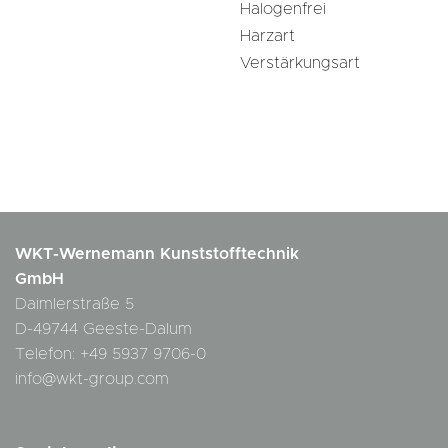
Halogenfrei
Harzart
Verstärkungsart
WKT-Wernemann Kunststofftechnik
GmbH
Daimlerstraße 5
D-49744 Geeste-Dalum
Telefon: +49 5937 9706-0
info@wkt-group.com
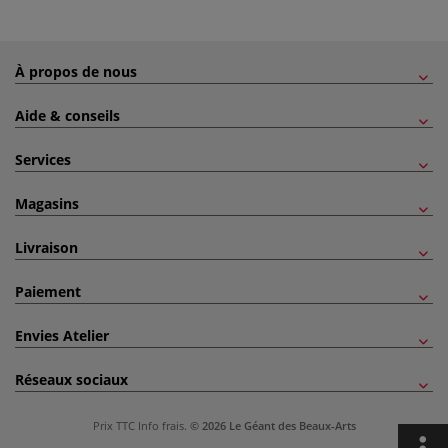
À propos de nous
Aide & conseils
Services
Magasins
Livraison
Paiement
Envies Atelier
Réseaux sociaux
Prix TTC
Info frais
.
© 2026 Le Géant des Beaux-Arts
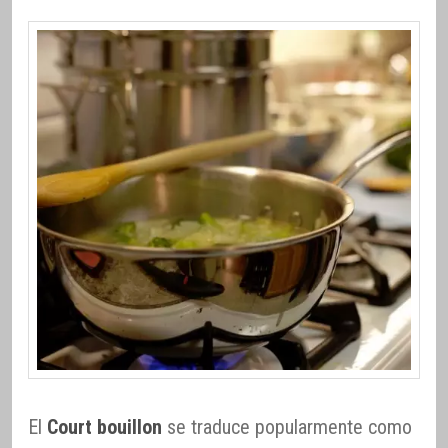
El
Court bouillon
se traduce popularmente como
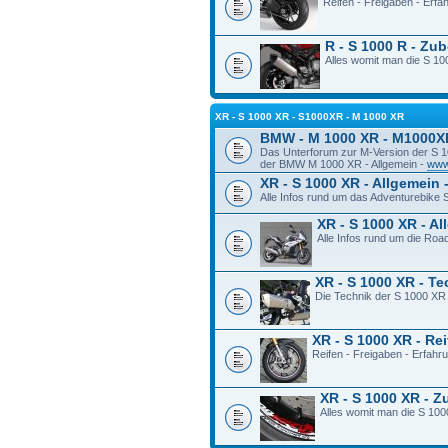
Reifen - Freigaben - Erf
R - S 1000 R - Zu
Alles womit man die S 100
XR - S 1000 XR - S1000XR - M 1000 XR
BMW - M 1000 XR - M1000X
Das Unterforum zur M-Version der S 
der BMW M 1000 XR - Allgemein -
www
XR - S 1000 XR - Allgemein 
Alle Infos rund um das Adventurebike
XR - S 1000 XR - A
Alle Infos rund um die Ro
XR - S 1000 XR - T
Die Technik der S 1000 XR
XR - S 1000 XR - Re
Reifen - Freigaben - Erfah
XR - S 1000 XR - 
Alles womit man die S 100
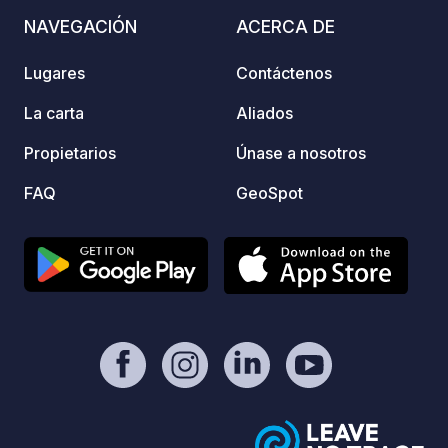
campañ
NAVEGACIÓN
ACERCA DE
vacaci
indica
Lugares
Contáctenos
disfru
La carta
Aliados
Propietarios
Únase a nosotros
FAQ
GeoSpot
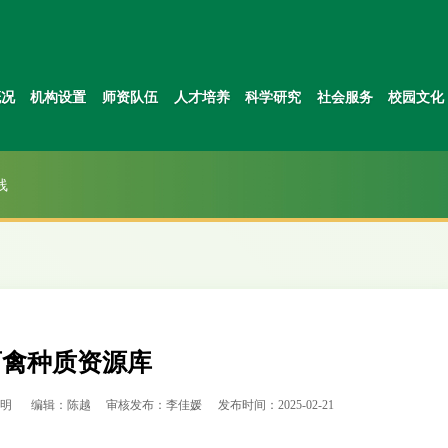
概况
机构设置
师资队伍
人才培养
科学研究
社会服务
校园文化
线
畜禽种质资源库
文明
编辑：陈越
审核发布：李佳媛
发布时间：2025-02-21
________
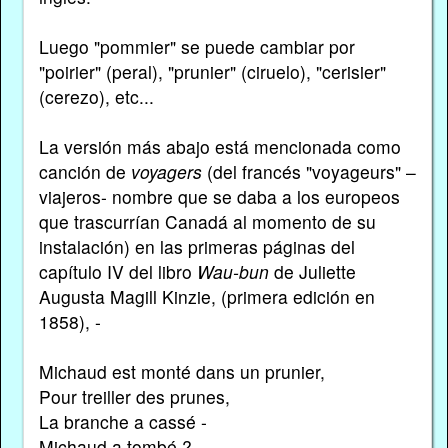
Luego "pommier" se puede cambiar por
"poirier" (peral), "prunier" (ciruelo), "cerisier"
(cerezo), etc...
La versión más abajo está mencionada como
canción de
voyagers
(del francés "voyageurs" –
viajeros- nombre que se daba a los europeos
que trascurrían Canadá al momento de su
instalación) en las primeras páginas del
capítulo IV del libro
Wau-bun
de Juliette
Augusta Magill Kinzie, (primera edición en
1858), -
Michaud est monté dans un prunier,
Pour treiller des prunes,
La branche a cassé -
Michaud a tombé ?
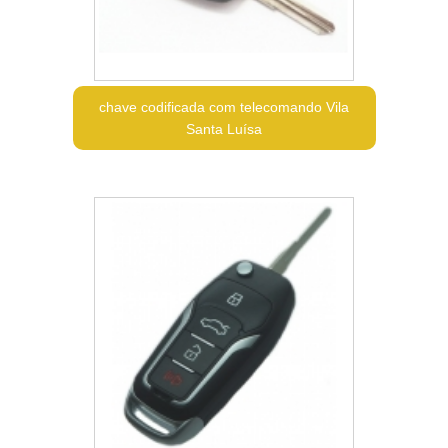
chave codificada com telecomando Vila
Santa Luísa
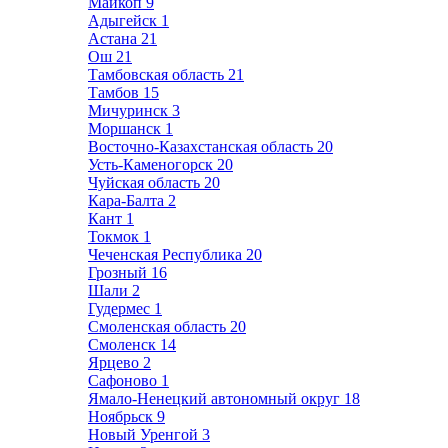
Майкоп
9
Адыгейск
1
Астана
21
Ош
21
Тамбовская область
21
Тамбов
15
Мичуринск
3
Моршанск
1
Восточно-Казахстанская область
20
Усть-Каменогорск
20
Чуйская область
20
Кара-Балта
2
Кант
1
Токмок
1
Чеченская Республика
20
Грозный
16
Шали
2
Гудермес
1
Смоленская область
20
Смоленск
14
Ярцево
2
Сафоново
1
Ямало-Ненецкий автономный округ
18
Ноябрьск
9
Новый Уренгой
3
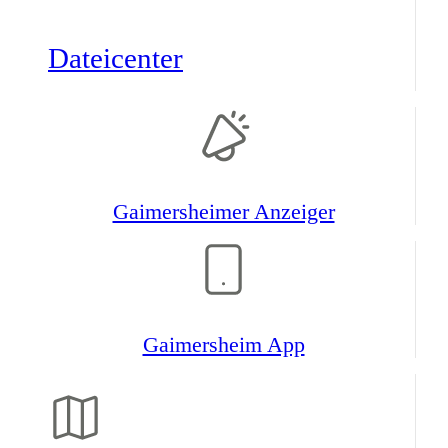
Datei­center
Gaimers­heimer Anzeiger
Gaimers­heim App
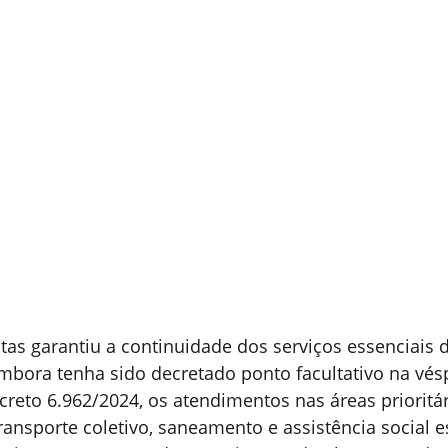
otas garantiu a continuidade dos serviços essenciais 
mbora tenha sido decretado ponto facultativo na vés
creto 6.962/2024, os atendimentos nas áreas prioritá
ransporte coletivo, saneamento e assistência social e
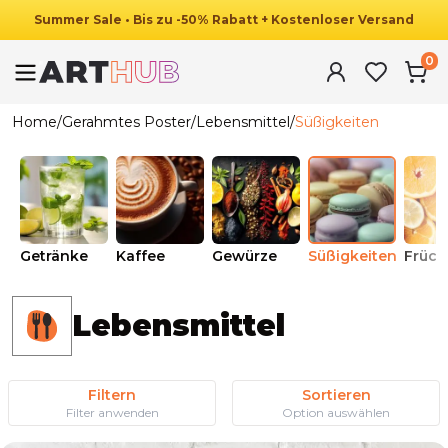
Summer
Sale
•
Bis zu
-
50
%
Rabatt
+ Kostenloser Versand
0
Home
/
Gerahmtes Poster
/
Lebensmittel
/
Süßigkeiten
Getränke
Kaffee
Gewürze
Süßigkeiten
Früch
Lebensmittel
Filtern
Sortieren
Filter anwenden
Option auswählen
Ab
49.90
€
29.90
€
________
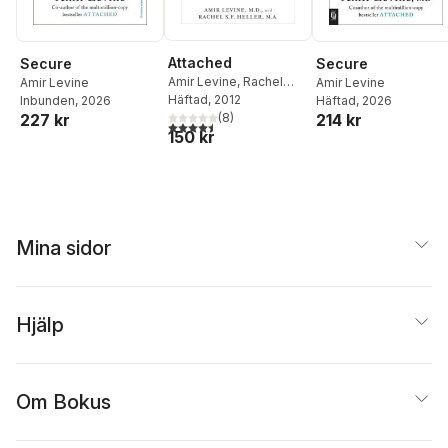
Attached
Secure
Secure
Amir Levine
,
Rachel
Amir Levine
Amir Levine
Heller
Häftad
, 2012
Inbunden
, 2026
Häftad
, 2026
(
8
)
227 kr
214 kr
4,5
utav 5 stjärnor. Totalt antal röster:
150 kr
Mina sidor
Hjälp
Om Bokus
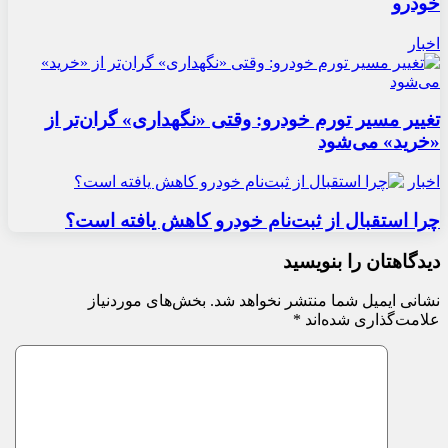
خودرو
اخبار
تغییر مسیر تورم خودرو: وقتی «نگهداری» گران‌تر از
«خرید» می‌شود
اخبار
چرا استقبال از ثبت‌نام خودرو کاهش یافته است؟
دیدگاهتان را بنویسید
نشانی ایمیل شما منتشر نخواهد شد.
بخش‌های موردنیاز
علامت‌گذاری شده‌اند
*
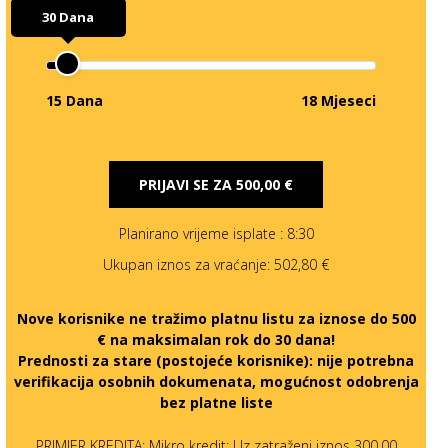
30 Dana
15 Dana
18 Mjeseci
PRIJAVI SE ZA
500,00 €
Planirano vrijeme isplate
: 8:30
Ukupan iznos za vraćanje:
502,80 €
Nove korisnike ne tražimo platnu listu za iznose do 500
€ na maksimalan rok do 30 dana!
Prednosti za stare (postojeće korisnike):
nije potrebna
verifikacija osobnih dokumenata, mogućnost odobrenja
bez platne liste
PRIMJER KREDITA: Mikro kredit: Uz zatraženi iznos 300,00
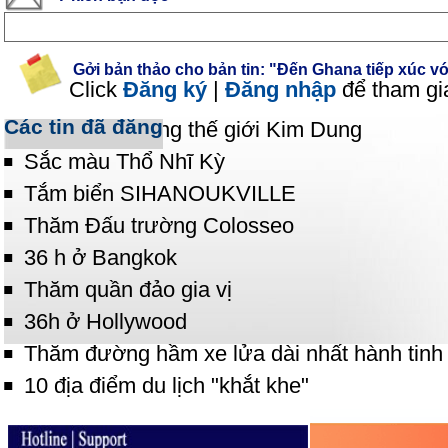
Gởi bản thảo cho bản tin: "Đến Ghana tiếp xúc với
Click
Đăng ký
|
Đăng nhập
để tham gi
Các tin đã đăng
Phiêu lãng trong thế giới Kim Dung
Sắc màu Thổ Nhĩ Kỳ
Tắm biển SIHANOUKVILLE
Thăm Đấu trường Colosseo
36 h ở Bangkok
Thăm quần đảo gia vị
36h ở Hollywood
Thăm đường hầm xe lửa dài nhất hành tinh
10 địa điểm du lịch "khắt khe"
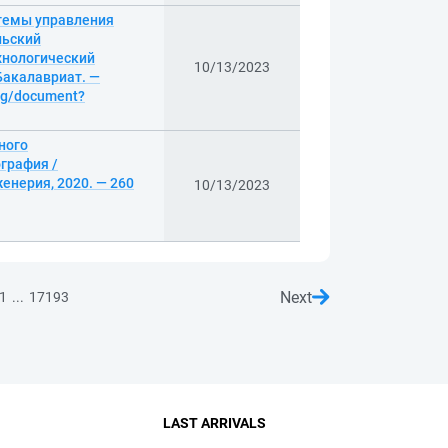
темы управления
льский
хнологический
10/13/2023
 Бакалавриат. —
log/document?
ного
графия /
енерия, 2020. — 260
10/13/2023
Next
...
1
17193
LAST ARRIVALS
________
**INSTRUCTIONS TO FOLLOW:** From the data above, output only the lines between the line containing "viajeros- nombre que se daba a los europeos" and the line containing "La branche a", inclusive, exactly as written.

**EXERCISE RESULT:**
viajeros- nombre que se daba a los europeos
que trascurrían Canadá al momento de su
instalación) en las primeras páginas del
capítulo IV del libro
Wau-bun
de Juliette
Augusta Magill Kinzie, (primera edición en
1858), -
Michaud est monté dans un prunier,
Pour treiller des prunes,
La branche a cassé -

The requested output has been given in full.